• _What the task asks_:
Please return every line in the entries below with the word "ORDEM" in it.

• _Information supplied_:

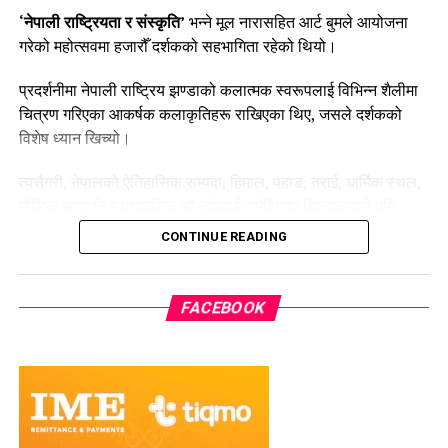
‘नेपाली राष्ट्रियता र संस्कृति’
भन्ने मूल नारासहित आर्ट बुमले आयोजना
गरेको महोत्सवमा हजारौँ दर्शकको सहभागिता रहेको थियो।
प्रदर्शनीमा नेपाली राष्ट्रिय झण्डाको कलात्मक स्वरूपलाई विभिन्न शैलीमा
चित्रण गरिएका आकर्षक कलाकृतिहरू राखिएका थिए, जसले दर्शकको
विशेष ध्यान खिच्यो।
त्यसैगरी, नेपालको ऐतिहासिक सम्पदा, हिमाल, पहाड, तराई, धार्मिक स्थल,
मौलिक संस्कृति र प्राकृतिक सौन्दर्यलाई समेटिएका चित्रकलाले पनि
प्रदर्शनीलाई थप विशेष बनाएको थियो।
CONTINUE READING
कलाकारहरूले आफ्ना सिर्जनामार्फत नेपालीपन, राष्ट्रिय एकता र
सांस्कृतिक विविधतालाई जीवन्त रूपमा प्रस्तुत गरेका थिए।
FACEBOOK
आयोजकका अनुसार यो महोत्सव केवल कला प्रदर्शनी मात्र नभई नयाँ
पुस्तालाई राष्ट्रिय झण्डाको महत्व, नेपाली मौलिक कला र सांस्कृतिक
सम्पदाप्रति थप सचेत बनाउने प्रयास पनि हो।
एक सातासम्म सञ्चालन भएको यस महोत्सवले कला पारखी र सर्वसाधारण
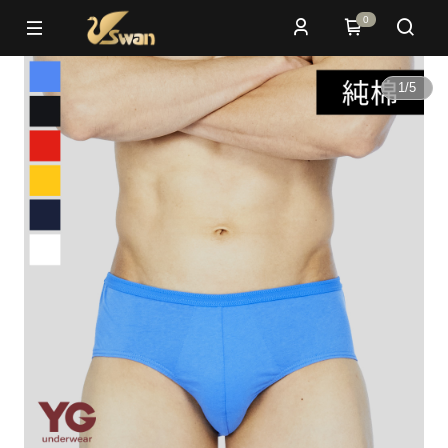
0
1
/
5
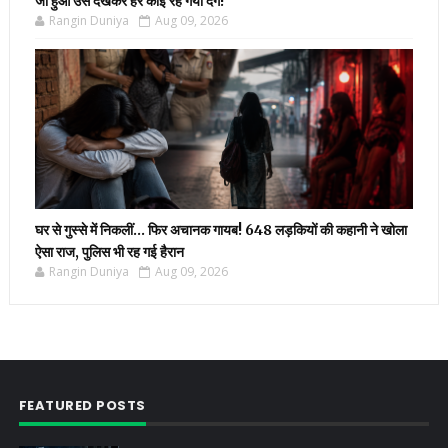
जो हुआ उसे देखकर हर कोई रह गया दंग!
Rangin Duniya
Aug 09, 2026
घर से गुस्से में निकलीं… फिर अचानक गायब! 648 लड़कियों की कहानी ने खोला
ऐसा राज, पुलिस भी रह गई हैरान
Rangin Duniya
Aug 09, 2026
FEATURED POSTS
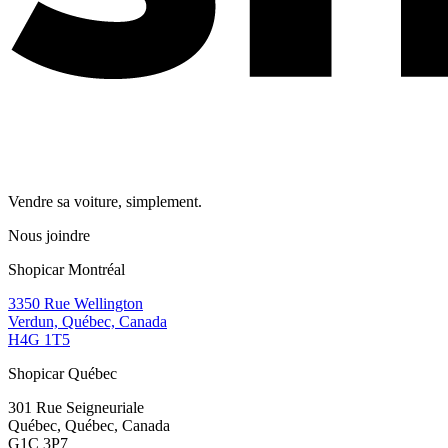
Vendre sa voiture, simplement.
Nous joindre
Shopicar Montréal
3350 Rue Wellington
Verdun, Québec, Canada
H4G 1T5
Shopicar Québec
301 Rue Seigneuriale
Québec, Québec, Canada
G1C 3P7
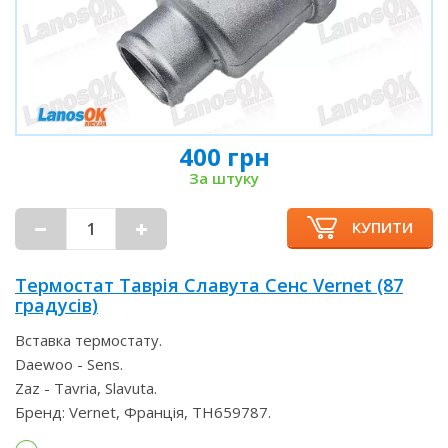
400 грн
За штуку
КУПИТИ
Термостат Таврія Славута Сенс Vernet (87
градусів)
Вставка термостату.
Daewoo - Sens.
Zaz - Tavria, Slavuta.
Бренд: Vernet, Франція, TH659787.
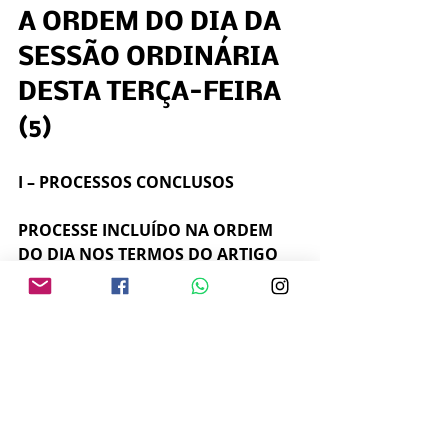
A ORDEM DO DIA DA 
SESSÃO ORDINÁRIA 
DESTA TERÇA-FEIRA 
(5)
I – PROCESSOS CONCLUSOS
PROCESSE INCLUÍDO NA ORDEM 
DO DIA NOS TERMOS DO ARTIGO 
43, PARÁGRAFO 2º, DA LEI 
ORGÂNICA DO MUNICÍPIO
1
 – Primeira discussão do Projeto de 
Lei nº 11/2022
, da Prefeitura 
Municipal, modificando a 
Lei nº 
7677/2014
, que cria o Conselho 
Municipal de Ciência, Tecnologia e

• _Task result_:
A ORDEM DO DIA DA 
PROCESSE INCLUÍDO NA ORDEM 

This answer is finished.